Estudillo, A. J. 1 & García-Orza, J. 2
1 University of Edinburgh
2 Universidad de Málaga
According to some models, operands’ magnitude representations play a central role on multiplication solving (e.g., McCloskey, 1992). On the contrary, other models suggest multiplications are retrieved using verbal representations, claiming that operands’ magnitude representations, in the best case, would play a role in the process of re-coding the presented problem into a more familiar representation before accessing the corresponding verbal form (i.e.: 2x9 can be re-coded as 9x2, that is a more familiar representation) (Dehaene, 1992). This study explores whether operands’ magnitude representations are activated in multiplication problems and whether they are involved in their resolution. To accomplish this we present two experiments that manipulate the size congruity effect.
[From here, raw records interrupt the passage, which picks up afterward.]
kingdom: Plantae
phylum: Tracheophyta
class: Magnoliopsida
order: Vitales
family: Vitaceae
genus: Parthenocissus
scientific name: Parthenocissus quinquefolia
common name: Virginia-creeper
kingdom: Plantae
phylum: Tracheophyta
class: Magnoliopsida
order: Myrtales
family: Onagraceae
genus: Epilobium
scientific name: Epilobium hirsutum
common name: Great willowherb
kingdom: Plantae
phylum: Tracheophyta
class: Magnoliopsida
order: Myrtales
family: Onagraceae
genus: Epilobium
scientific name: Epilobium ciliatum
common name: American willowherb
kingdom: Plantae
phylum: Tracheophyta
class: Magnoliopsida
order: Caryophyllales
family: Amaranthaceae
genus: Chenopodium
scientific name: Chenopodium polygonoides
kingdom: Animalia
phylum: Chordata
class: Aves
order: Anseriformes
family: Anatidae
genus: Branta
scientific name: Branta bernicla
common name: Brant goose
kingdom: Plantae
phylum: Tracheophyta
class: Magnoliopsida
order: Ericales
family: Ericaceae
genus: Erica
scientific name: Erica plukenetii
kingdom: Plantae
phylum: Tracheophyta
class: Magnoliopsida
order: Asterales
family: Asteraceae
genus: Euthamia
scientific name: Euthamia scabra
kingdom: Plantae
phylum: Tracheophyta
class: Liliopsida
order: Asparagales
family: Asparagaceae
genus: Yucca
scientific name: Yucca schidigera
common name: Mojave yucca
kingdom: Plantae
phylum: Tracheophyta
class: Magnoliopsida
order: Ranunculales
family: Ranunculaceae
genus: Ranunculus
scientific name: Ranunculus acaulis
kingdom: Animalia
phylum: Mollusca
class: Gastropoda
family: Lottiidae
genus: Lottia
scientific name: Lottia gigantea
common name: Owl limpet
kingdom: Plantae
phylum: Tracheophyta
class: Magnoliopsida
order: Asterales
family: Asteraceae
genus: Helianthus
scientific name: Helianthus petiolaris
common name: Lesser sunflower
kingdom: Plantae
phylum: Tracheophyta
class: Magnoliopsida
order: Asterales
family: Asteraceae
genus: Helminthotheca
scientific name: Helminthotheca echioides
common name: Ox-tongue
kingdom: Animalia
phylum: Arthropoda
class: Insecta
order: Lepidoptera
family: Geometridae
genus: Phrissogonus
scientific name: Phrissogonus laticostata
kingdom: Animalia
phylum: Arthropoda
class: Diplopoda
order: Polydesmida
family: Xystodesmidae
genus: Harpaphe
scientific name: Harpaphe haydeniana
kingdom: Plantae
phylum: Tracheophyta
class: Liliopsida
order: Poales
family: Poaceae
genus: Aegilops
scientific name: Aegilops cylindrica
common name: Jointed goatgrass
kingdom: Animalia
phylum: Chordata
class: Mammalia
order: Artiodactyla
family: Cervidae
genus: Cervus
The physical and numerical magnitude of the operands within each problem could be congruent (the operand with bigger numerical magnitude appears in bigger size), incongruent (the operand with lower numerical magnitude appears in bigger size) or neutral (both operands appears in the same physical size). Problem-size and the order of the operands (big x low vs. low x big) were also manipulated. In Experiment 1, thirty eight undergraduates participated in a verification (e.g.: are the following problems correct? 2x3=6; 2x3=7). In Experiment 2, twenty one undergraduates students participated in a production task (e.g.: say the result of the following problems 2x3=; 4x3=). Results showed longer response times in the incongruent condition than in the congruent conditions in both experiments. Although main effects of problem-size were also found, no interactions were observed between size congruity and the rest of variables. It is concluded that operands’ magnitude representations are automatically activated even in the context of multiplication problems, however, as suggested by the lack of interaction effects, we argue that this activation is not related to the multiplication solving process.